Born in 1835 in the Scottish enclave that was Pictou County, Nova Scotia, George attended two of the colony’s most dynamic educational institutions: Thomas McCulloch’s Pictou Academy and James Ross’s West River Seminary and then graduated from the University of Glasgow with degrees in theology. As a Presbyterian, he espoused a more liberal Evangelical stance rather than a rigid Calvinist one. He saw harmony between faith and reason and expressed his concern for the socially repressed in espousing a social gospel. Through conciliation and compromise, in 1875 he helped unify disparate formations into the Presbyterian Church in Canada and became its moderator in 1889. Prominent in the Pan-Presbyterian Alliance, he travelled around the world in 1888 to study comparative religions, spoke at the Congress of Religions in Chicago in 1893, and published The Religions of the World in 1894.
Stirred by the idea
of a Canadian federation, he expressed his own surge in national feeling
by twice crossing the country from east to west with his close friend Sir
Sandford Fleming. The first adventure resulted, in 1872, in Grant’s book,
Ocean to Ocean, which described the newly acquired lands on which the Canadian
west would be built. Although both trips were undertaken to seek the most
appropriate route for a transcontinental railway, Grant’s fascination with
the land and its culture resulted, between 1882 and 1884, in the vastly
popular publication called Picturesque Canada. Grant’s vision of Canada
was very much a part of his wider concept of imperial federation in which
the new country would become an equal partner in the British Empire. He
was a founding member of the Canadian Branch of the Imperial Federation
League in 1884. (His son William Lawson Grant married the daughter of another
imperial promoter, Sir George Parkin, and their grandson, George Parkin
Grant, became one of Canada’s most prominent philosophers and nationalists.)
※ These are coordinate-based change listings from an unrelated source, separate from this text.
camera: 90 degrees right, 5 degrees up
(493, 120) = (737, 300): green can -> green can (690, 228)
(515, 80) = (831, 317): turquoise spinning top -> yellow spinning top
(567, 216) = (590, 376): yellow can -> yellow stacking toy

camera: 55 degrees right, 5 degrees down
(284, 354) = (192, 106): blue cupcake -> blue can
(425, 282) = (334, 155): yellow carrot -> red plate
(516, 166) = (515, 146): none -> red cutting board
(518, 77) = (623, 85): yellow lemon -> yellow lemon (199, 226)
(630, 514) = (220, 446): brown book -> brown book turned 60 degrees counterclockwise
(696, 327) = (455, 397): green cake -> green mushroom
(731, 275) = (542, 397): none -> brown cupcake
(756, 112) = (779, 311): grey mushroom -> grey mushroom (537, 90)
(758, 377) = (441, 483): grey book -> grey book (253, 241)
A nation builder, George Munro Grant inherited a small and financially unstable denominational college in 1877 and for the next 25 years, until his death, turned Queen’s University into one of Canada’s most respected institutions of higher learning. Editor and co-author of the tremendously popular Picturesque Canada (1882), “Mr. Principal” was a charter member of the Royal Society of Canada and its president in 1901. [Photo, courtesy National Archives of Canada/C-37819] |
When Principal Grant of Queen’s assumed his position in 1877, the Presbyterian college had a student population of only 90. When he died in 1902, he was the head of a non-denominational university of international reputation with an enrollment of 850. Grant instilled, in its faculty and students, an ethic of public service, promoted understanding between the sacred and the secular, and pioneered both scientific education and extension programs. Queen’s pioneered advanced education for women when it admitted women to regular classes in 1879; furthermore, the institution opened a Woman’s Medical College in 1883.
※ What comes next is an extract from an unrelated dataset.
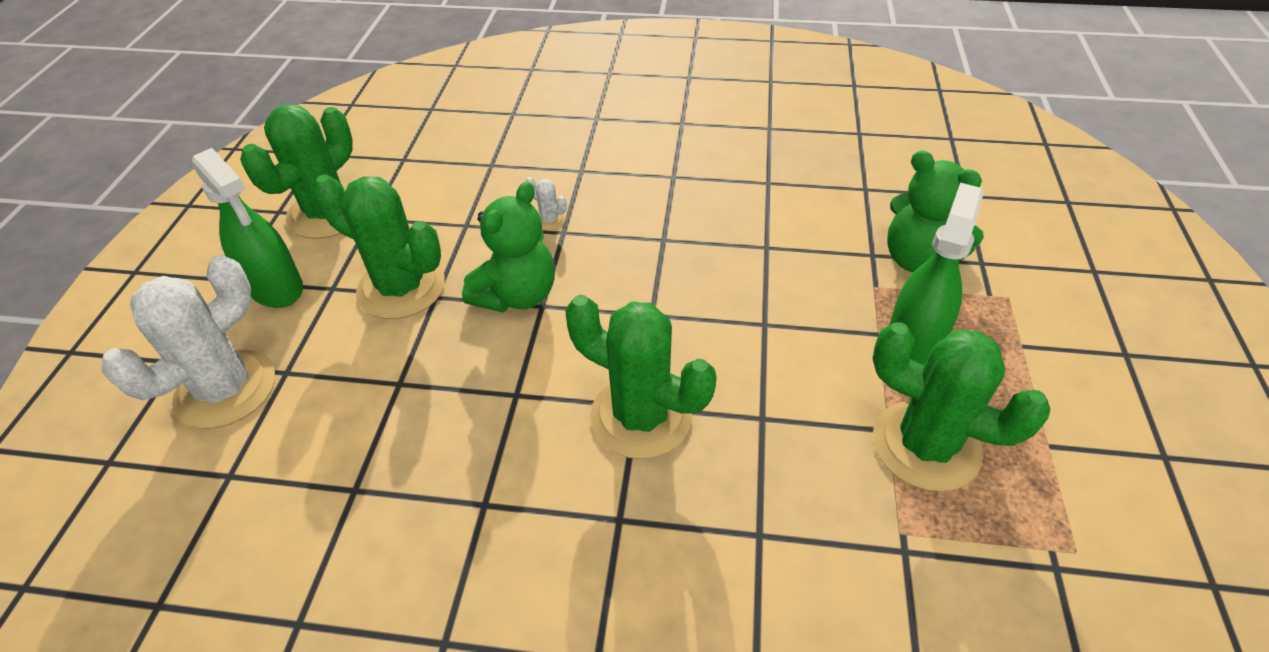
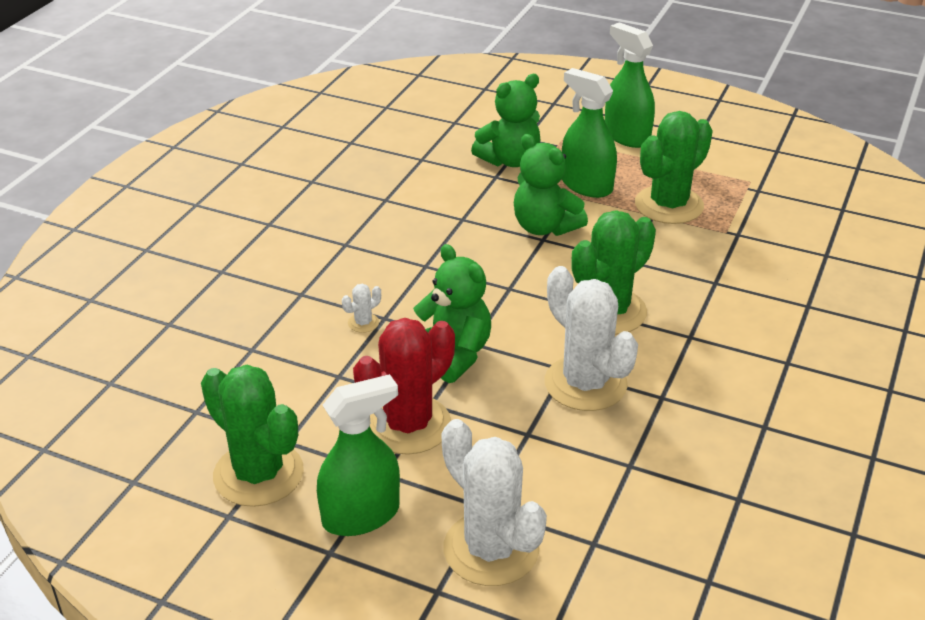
camera: 75 degrees left, 10 degrees down
(401, 288) = (408, 425): green cactus -> red cactus
(493, 419) = (585, 384): none -> white cactus
(790, 320) = (544, 227): none -> green teddy bear
(1076, 364) = (626, 136): none -> green spray bottle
While political parties and business groups were putting a stamp on the new nation in late Victorian times, George Monro Grant – educator, minister, and author – had a broad cultural vision of the emerging country. Ultimately, Canada would become much greater than its disparate parts owing to the direction given by nation builders such as George Grant who saw the land and the culture and defined a purpose well before most Canadians had the opportunity of going from sea to sea themselves.